::: DATA TO EXAMINE
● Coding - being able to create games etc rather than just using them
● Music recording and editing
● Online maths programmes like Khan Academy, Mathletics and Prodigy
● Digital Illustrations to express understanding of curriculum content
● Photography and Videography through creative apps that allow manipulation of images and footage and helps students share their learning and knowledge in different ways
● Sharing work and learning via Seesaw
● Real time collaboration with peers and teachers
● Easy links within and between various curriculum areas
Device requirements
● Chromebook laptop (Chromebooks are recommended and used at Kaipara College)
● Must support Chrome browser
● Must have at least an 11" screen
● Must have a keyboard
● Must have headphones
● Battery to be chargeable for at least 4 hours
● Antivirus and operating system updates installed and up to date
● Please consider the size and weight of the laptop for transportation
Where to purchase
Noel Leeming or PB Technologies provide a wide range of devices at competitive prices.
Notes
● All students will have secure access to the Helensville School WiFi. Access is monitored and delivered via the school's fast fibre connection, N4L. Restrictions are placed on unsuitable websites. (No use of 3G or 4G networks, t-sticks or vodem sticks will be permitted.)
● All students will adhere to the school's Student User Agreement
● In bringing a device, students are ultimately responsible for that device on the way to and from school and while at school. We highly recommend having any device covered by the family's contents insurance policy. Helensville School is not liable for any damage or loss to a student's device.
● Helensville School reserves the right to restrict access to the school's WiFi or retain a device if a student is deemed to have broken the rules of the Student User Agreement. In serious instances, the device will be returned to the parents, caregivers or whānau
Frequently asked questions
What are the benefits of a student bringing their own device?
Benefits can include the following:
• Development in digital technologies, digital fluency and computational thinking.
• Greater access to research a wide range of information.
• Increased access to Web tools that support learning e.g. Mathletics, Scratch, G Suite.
::::::
*WHAT YOU NEED TO DO*
Go through the records and output them all, word for word.

*OUTPUT BELOW*
● Coding - being able to create games etc rather than just using them
● Music recording and editing
● Online maths programmes like Khan Academy, Mathletics and Prodigy
● Digital Illustrations to express understanding of curriculum content
● Photography and Videography through creative apps that allow manipulation of images and footage and helps students share their learning and knowledge in different ways
● Sharing work and learning via Seesaw
● Real time collaboration with peers and teachers
● Easy links within and between various curriculum areas
Device requirements
● Chromebook laptop (Chromebooks are recommended and used at Kaipara College)
● Must support Chrome browser
● Must have at least an 11" screen
● Must have a keyboard
● Must have headphones
● Battery to be chargeable for at least 4 hours
● Antivirus and operating system updates installed and up to date
● Please consider the size and weight of the laptop for transportation
Where to purchase
Noel Leeming or PB Technologies provide a wide range of devices at competitive prices.
Notes
● All students will have secure access to the Helensville School WiFi. Access is monitored and delivered via the school's fast fibre connection, N4L. Restrictions are placed on unsuitable websites. (No use of 3G or 4G networks, t-sticks or vodem sticks will be permitted.)
● All students will adhere to the school's Student User Agreement
● In bringing a device, students are ultimately responsible for that device on the way to and from school and while at school. We highly recommend having any device covered by the family's contents insurance policy. Helensville School is not liable for any damage or loss to a student's device.
● Helensville School reserves the right to restrict access to the school's WiFi or retain a device if a student is deemed to have broken the rules of the Student User Agreement. In serious instances, the device will be returned to the parents, caregivers or whānau
Frequently asked questions
What are the benefits of a student bringing their own device?
Benefits can include the following:
• Development in digital technologies, digital fluency and computational thinking.
• Greater access to research a wide range of information.
• Increased access to Web tools that support learning e.g. Mathletics, Scratch, G Suite.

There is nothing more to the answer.